Need help preproccesing my data corpus

(Jason DeLong) #1

I have 8 way parallel data. I want to train my seq2seq model on it. However, when I was trying to preprocess my data it basically said I needed to manually do it and cannot use ’ -train_dir ’ until its preprocessed. Can I get some help?

It specifically gives me the error:
“For directory mode, vocabs should be predefined.”

(Guillaume Klein) #2


Did you try to follow the quickstart guide first?

(Jason DeLong) #3

Ya, I read through it before I posted here.

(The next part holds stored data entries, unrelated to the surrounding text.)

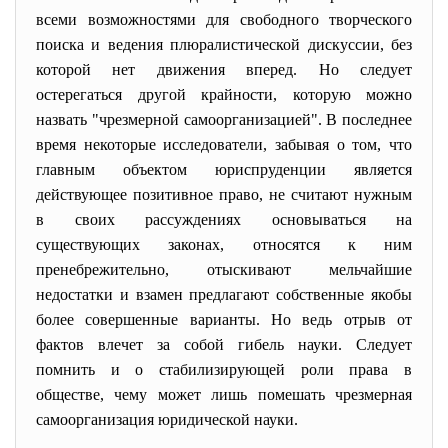
всеми возможностями для свободного творческого
поиска и ведения плюралистической дискуссии, без
которой нет движения вперед. Но следует
остерегаться другой крайности, которую можно
назвать "чрезмерной самоорганизацией". В последнее
время некоторые исследователи, забывая о том, что
главным объектом юриспруденции является
действующее позитивное право, не считают нужным
в своих рассуждениях основываться на
существующих законах, относятся к ним
пренебрежительно, отыскивают мельчайшие
недостатки и взамен предлагают собственные якобы
более совершенные варианты. Но ведь отрыв от
фактов влечет за собой гибель науки. Следует
помнить и о стабилизирующей роли права в
обществе, чему может лишь помешать чрезмерная
самоорганизация юридической науки.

I’m a nub sorry, so do I just need to preprocess each of my data files individually and then I can setup my -train_dir? I’m just hoping there was an easy already made method to preprocess a whole folder of data instead of one src and one tgt.

(Guillaume Klein) #4

-train_dir is an advanced option I would not recommend to get started.

To train your model, you just need to prepare the 4 files listed in the quickstart:

  • src-train.txt
  • tgt-train.txt
  • src-val.txt
  • tgt-val.txt

If you have multiple training files, simply concatenate them.

(Jason DeLong) #5

I’d rather be able to experiment around with the advanced settings than never use them at all.

Could you share a correct way to use train_dir, please?

(Guillaume Klein) #6

See this documentation if you are interested:

(Jason DeLong) #7

Yeah, the dynamic dataset block is what I was looking at that showed me the -train_dir option. But like I said, after trying that option it gave me "For directory mode, vocabs should be predefined.”

To clarify, if you use -train_dir and set it to the correct folder, and best case scenario everything is working, that does mean that it (by default) will use all the data files inside that folder for training (so long as they match line count) no matter if it is 1 file or a bunch of them?

(Guillaume Klein) #8

Yes you should first build a vocabulary as the training data will be streamed. See the script tools/build_vocab.lua.

Yes, but if you have lots of data (> 10M), you should also consider using the sampling option as described in the documentation I linked above.

(Jason DeLong) #9

Thanks for the time you took to reply, you da man.